The Weekend Campers

Observation #1: The swagger of the friend in the red t-shirt, shiny blue beer in hand, loafing up and down continually talking to everybody about anything. He is the first to arrive at the campground in that group and takes on the role of directing everyone to where they should park. Probably referred to as the “annoying friend.” He is just too cool for school. Nonchalantly tossing his air filter as he once again, goes up and down, back and forth, swaggering away.

Observation #2: One man pulls in, dark gray F250. Its put together really well. Exhaust, wheels, fender flares, the works. The man gets out and I am flabbergasted at how very short he is. The way his track pants bunch around his calves and ankles, and his choppy, short-stride makes me wonder if perhaps he has a prosthetic leg. 

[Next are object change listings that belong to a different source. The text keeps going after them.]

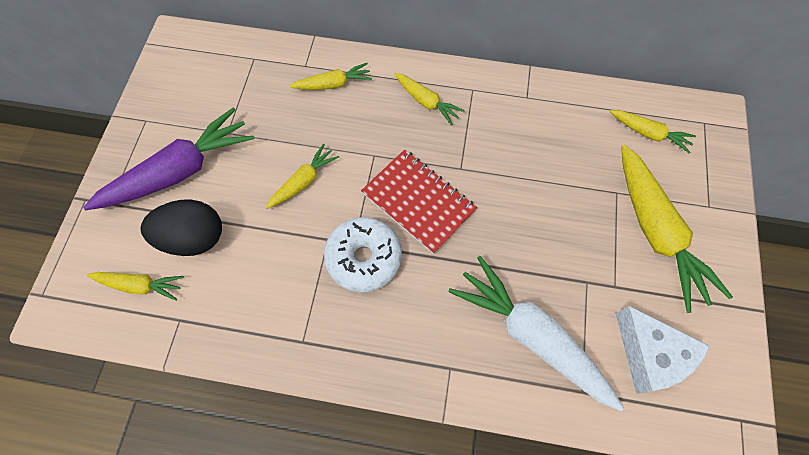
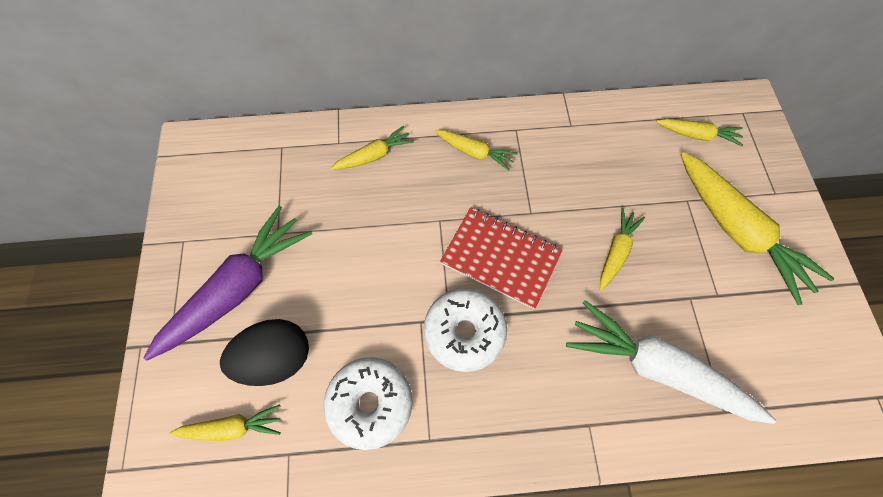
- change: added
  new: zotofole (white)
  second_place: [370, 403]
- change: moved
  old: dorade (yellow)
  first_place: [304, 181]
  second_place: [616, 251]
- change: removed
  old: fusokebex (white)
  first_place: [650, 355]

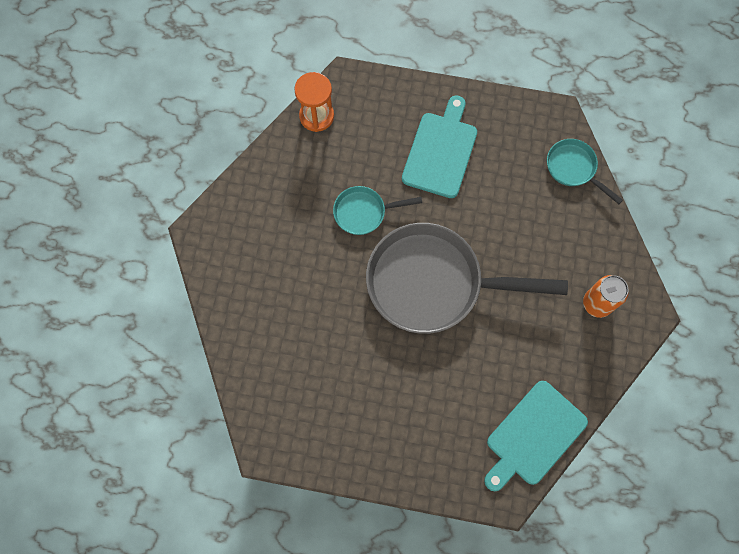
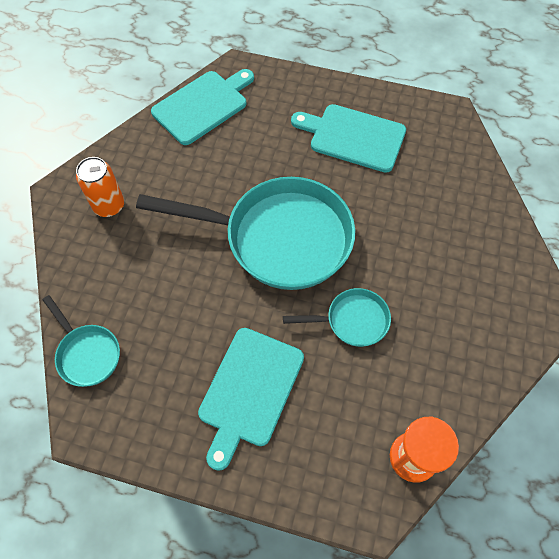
- change: recoloured
  old: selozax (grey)
  new: selozax (turquoise)
  first_place: [433, 283]
  second_place: [278, 238]
- change: added
  new: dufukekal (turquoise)
  second_place: [353, 137]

Imagine my surprise this morning when he appears, vigorously brushing his teeth in a pair of basketball shorts…two normal legs. 

Observation #3: He had a growth on his ear. A bubbly, protruding sphere on the top of his ear. He knew people stared at it. You could see the way he looked calmly back at them. 

Observation #4: “Do you want more?” An unkempt middle-aged man standing next to the rows of cheese at the grocery store. He asks a blonde woman, dressed in blue scrubs, three kids hanging off her overflowing cart. He gestures to the kids. The look on her face starts as a smile, but fades into alarm as she recognizes the hidden subtext of his comment. My stomach turns for her. 

Observation #5: Her pug is so hot. So fat. So old. Yet she drags him around at the end of the little blue harness that can barely buckle around his middle. She stops to talk and the black pug has no qualms attempting to climb into my camper. He has no allegiance. He just wants to stop. But she’s oblivious. I make a joke about it. She still doesn’t get it. Off they go.